On this blog post, we are going to show how you can control access to documents on AWS OpenSearch Services. The solution we designed and implemented base on the specific use cases, but the solution could be tweaked to be used in other use cases.
The technologies we will use in this solution are:

Solution Overview

The were two Elasticsearch domains mainly to store the applications' logs. One domain is dedicated to the production logs and the other domain is dedicated to other environments logs such as development and testing. The solution was lacking authentication and authorization, who has VPN access can access Kibana and search any document stored in the Elasticsearch domain. The main drive to upgrade to AWS OpenSearch is control access to data stored in the domain based on RBAC model and also have the new nice feature in OpenSearch such as Warm and Cold Storage which eventually reduce cost.
The requirements for this solution are:

  1. Authenticate users using Azure AAD.
  2. Allow teams to access their data that belongs to their applications or infrastructure.
  3. Have one OpenSearch domain for all environments log data.

In this post will not explain how to flow data from your applications or infrastructure to OpenSearch, this will be another blog post series.

Before we go into details, I recommend to go through fine-grained access control

Authentication Implementation

Now we have three requirements, we will start the implementation one by one. This requirement started by collaborating with Azure AD team to design the authentication process.

  • Each team will be assigned two Azure AD groups Dev and Lead.
  • Azure AD team creates an application on AAD.
  • OpenSearch configures the authentication using SAML 2.0 with AAD.
  • User will access OpenSearch Dashboards (previously Kibana) from myapplications.microsoft.com.
  • The Authentication process will start by checking the user permission to access the AAD application or not (Assigned by AAD team), then the user is authenticated against AAD and if successful return SAML ticket is returned to OpenSearch.
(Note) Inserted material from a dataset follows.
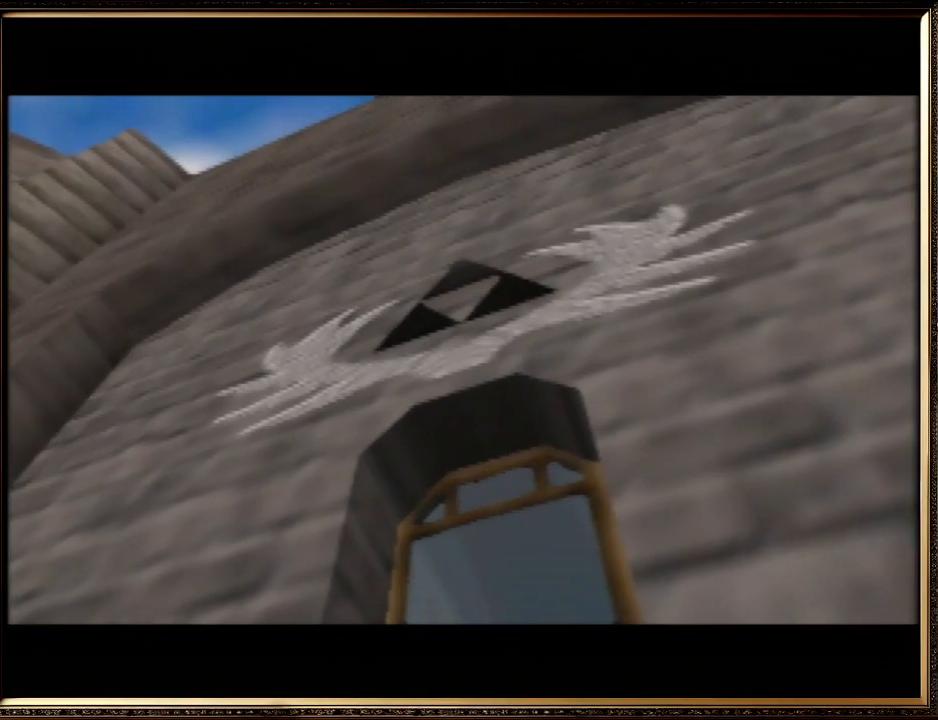
{"buttons": ["A", "B"], "left_stick": "center", "events": [[33, "A", "down"], [33, "B", "down"], [133, "A", "up"], [133, "B", "up"], [267, "A", "down"], [300, "B", "down"], [367, "A", "up"], [367, "B", "up"], [433, "A", "down"], [433, "B", "down"]]}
Notice: Before configuring SAML with OpenSearch, login using your admin user and map your Azure AAD group to the predefined role all_access otherwise you will not be able to perform most of actions.

In this process you are only required to configure OpenSearch with SAML authentication, the following blog post show you can configure SAML for OpenSearch here

Authorization Implementation

First, we need to explain some concept about RBAC on OpenSearch. Permissions are managed on OpenSearch using roles, users and mappings.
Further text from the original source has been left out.